**Problem description:** With the pictures left aside, write out the entries that follow exactly.

☆ ☆ ☆ ☆ ☆

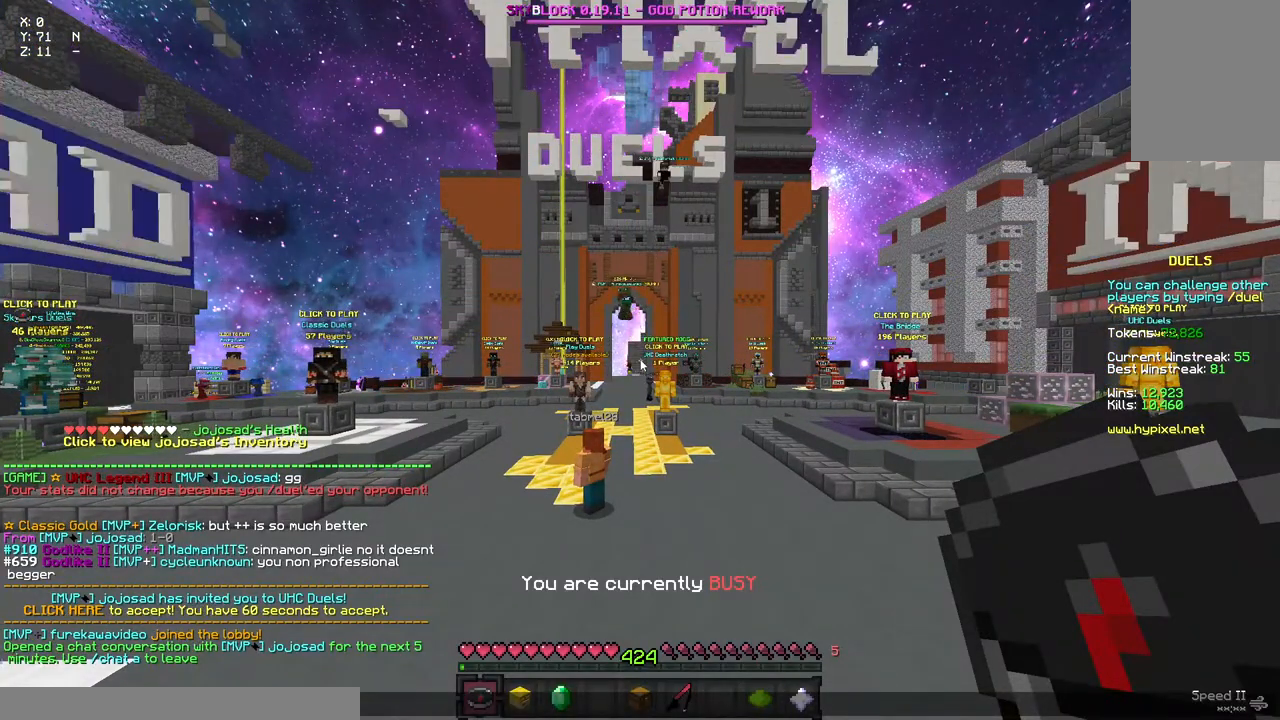
{"keys": [], "mouse": [], "events": [[150, "w", "down"], [433, "w", "up"]]}
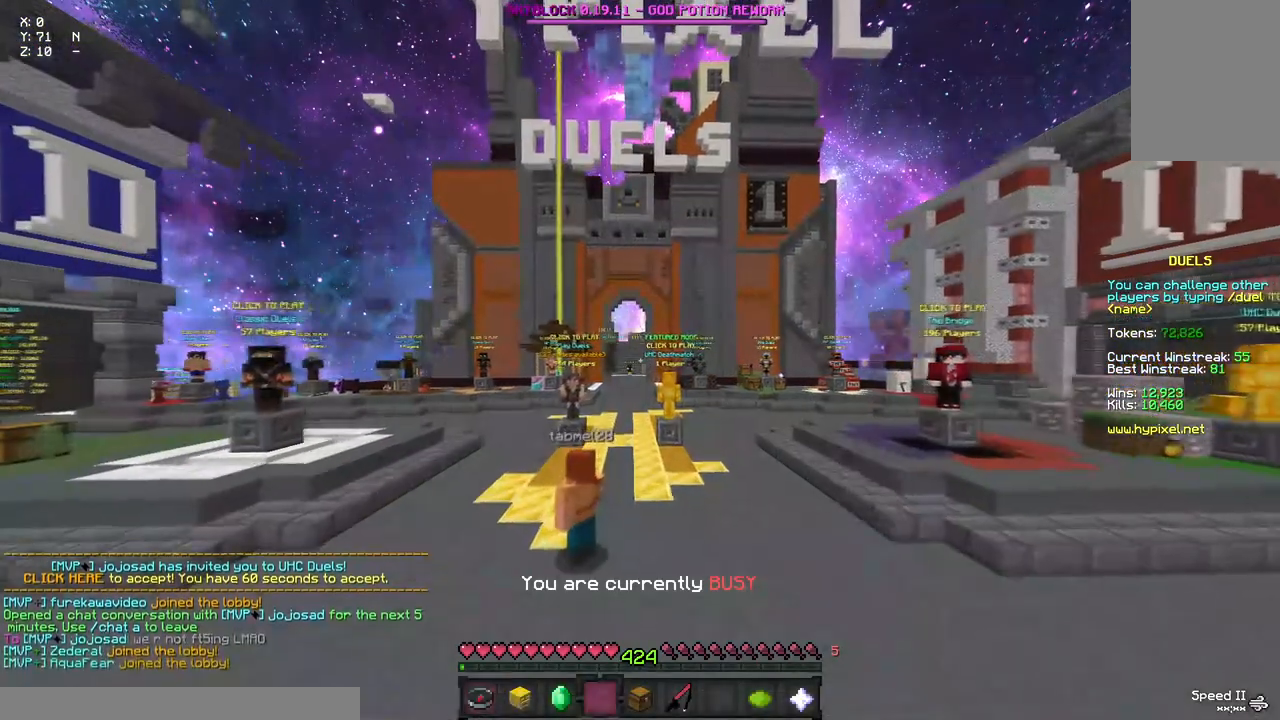
{"keys": [], "mouse": [], "events": []}
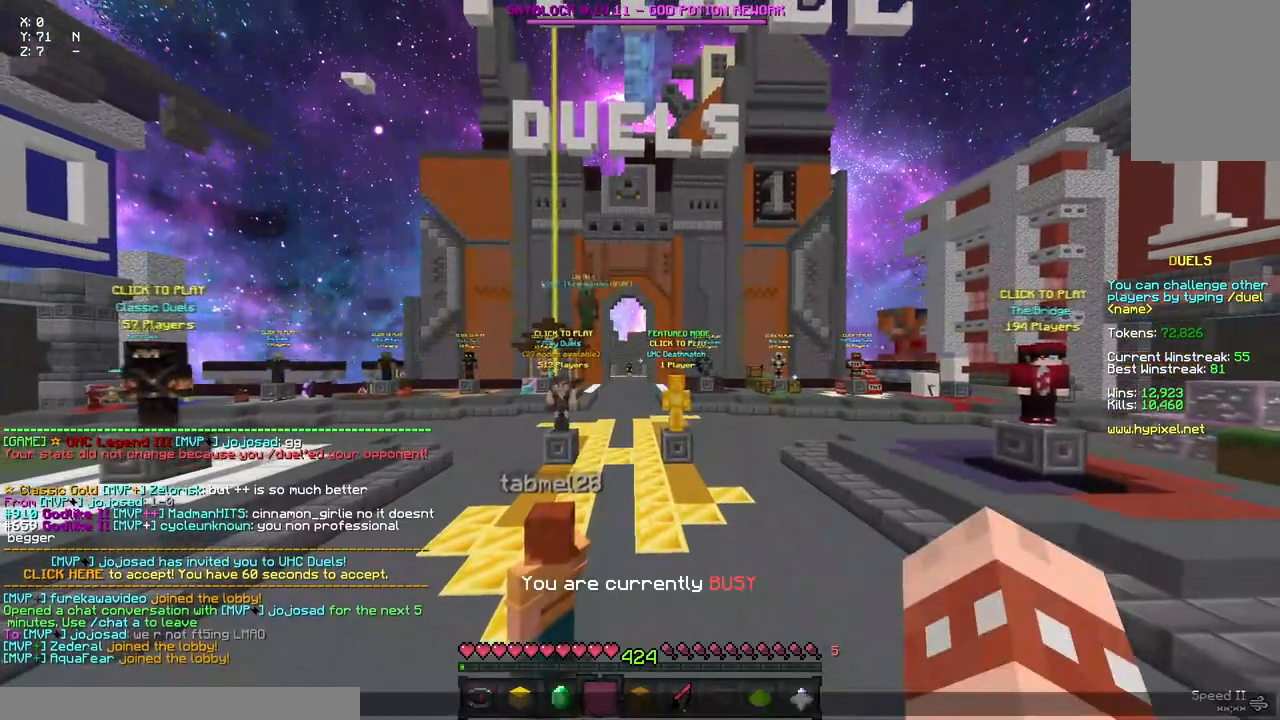
{"keys": [], "mouse": [], "events": []}
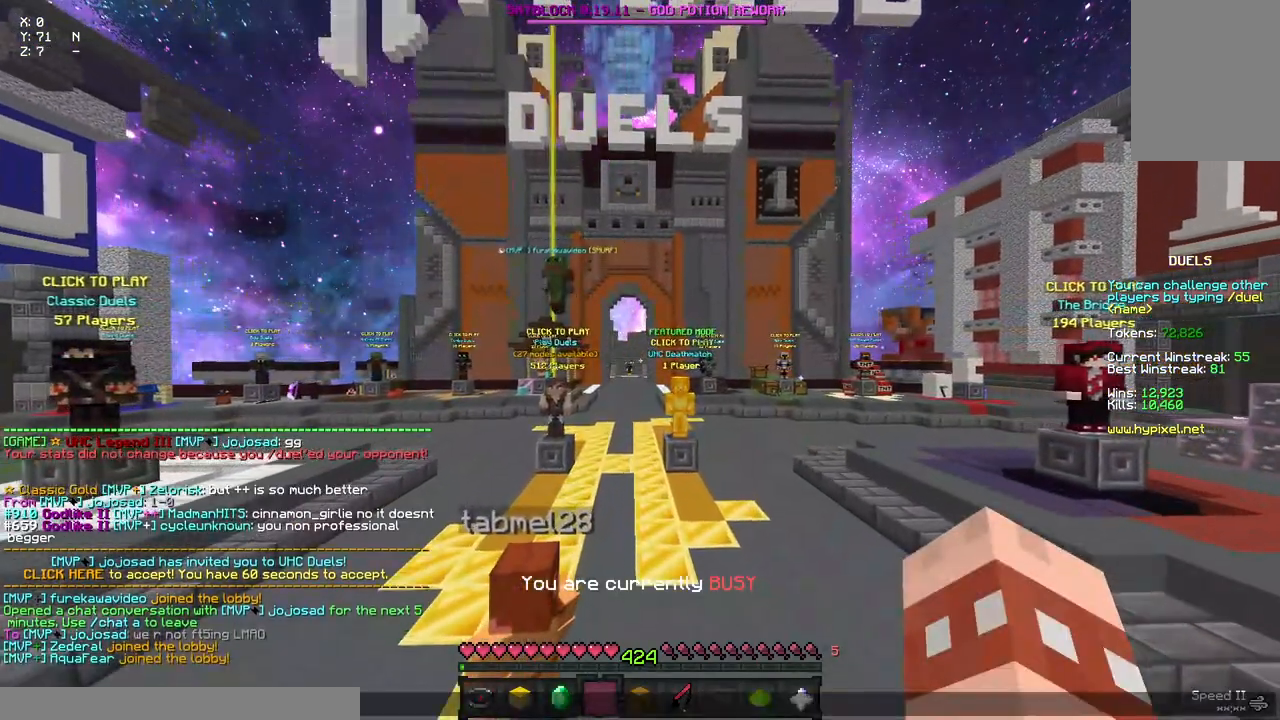
{"keys": [], "mouse": [], "events": []}
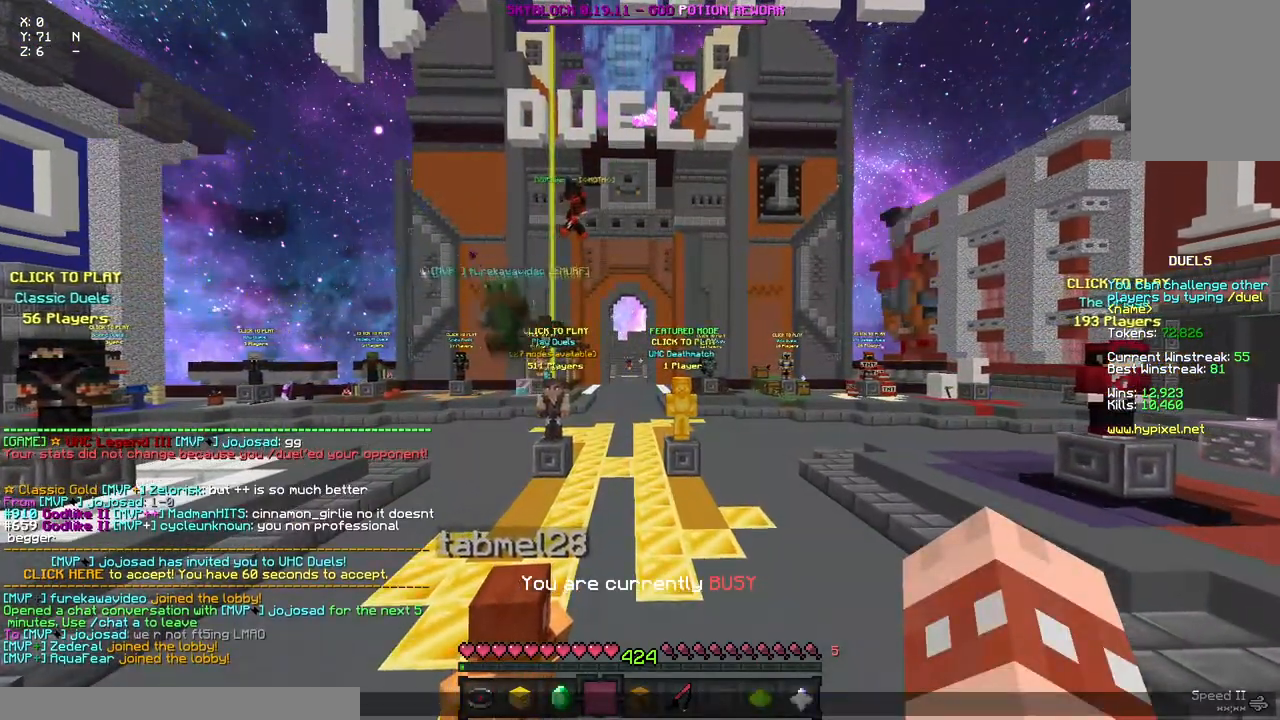
{"keys": [], "mouse": [], "events": []}
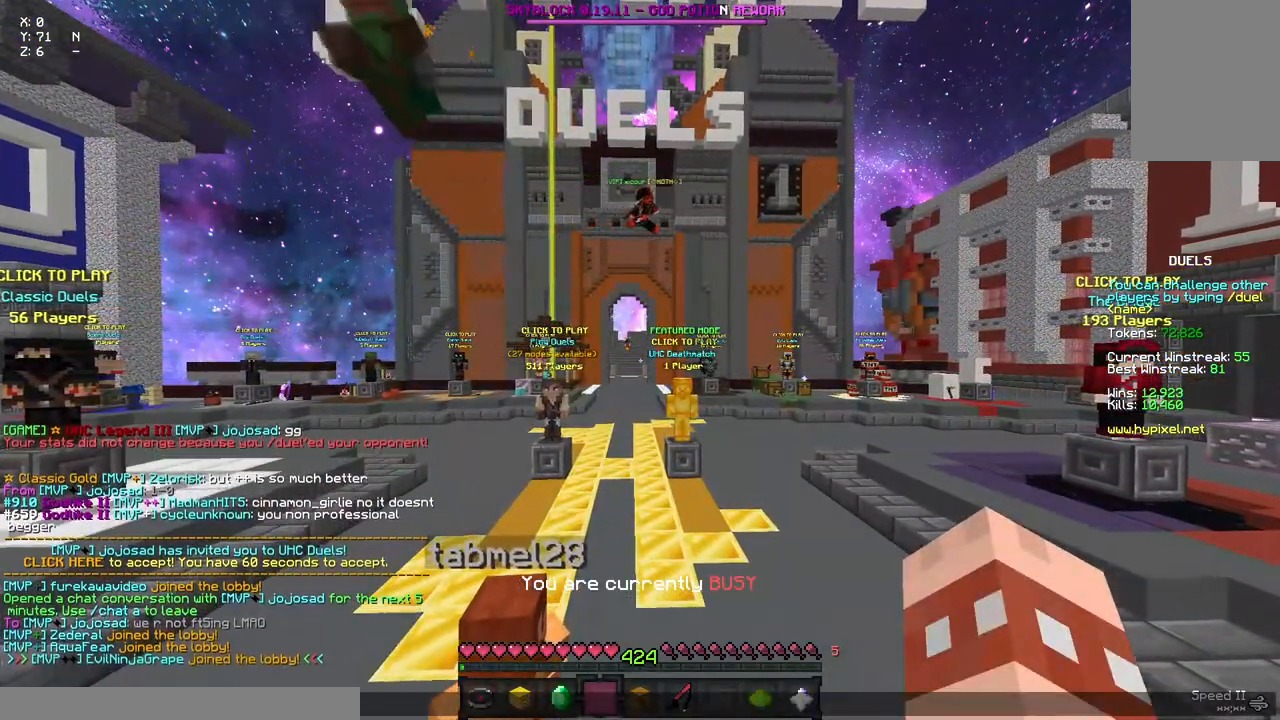
{"keys": [], "mouse": [], "events": []}
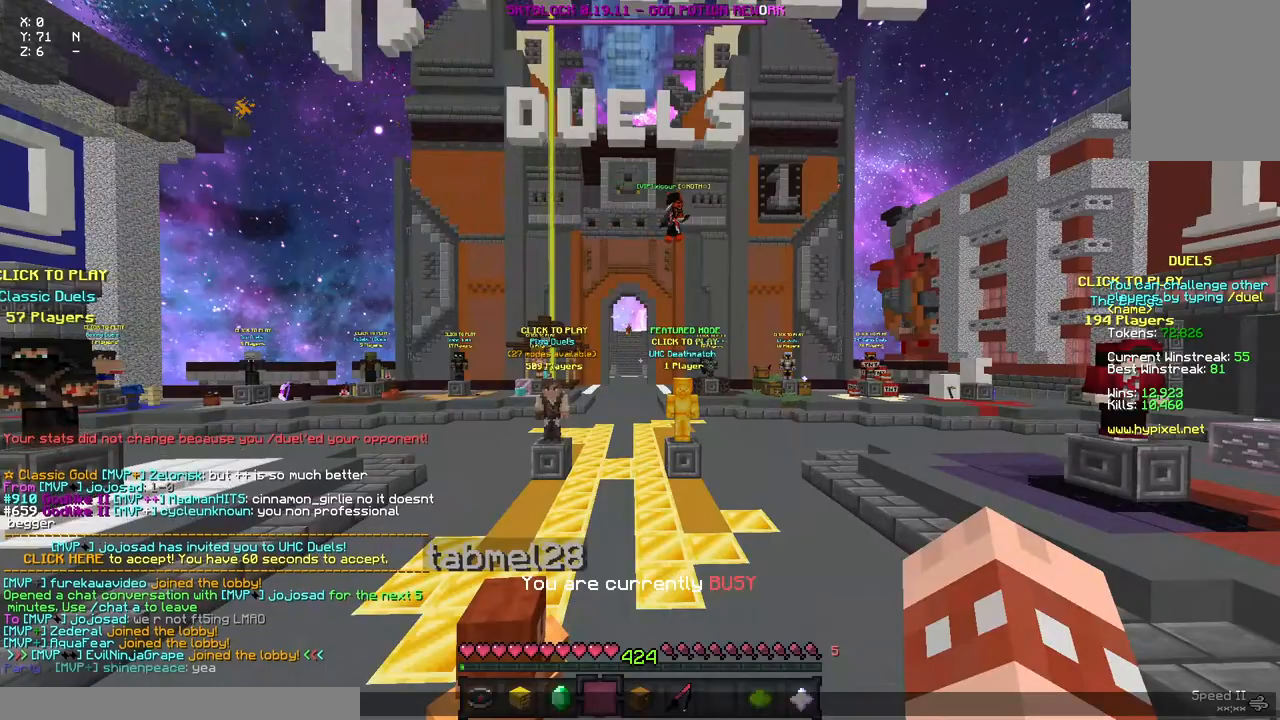
{"keys": [], "mouse": [], "events": []}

☆ ☆ ☆ ☆ ☆

**Solution for this exercise:**
{"keys": [], "mouse": [], "events": [[150, "w", "down"], [433, "w", "up"]]}
{"keys": [], "mouse": [], "events": []}
{"keys": [], "mouse": [], "events": []}
{"keys": [], "mouse": [], "events": []}
{"keys": [], "mouse": [], "events": []}
{"keys": [], "mouse": [], "events": []}
{"keys": [], "mouse": [], "events": []}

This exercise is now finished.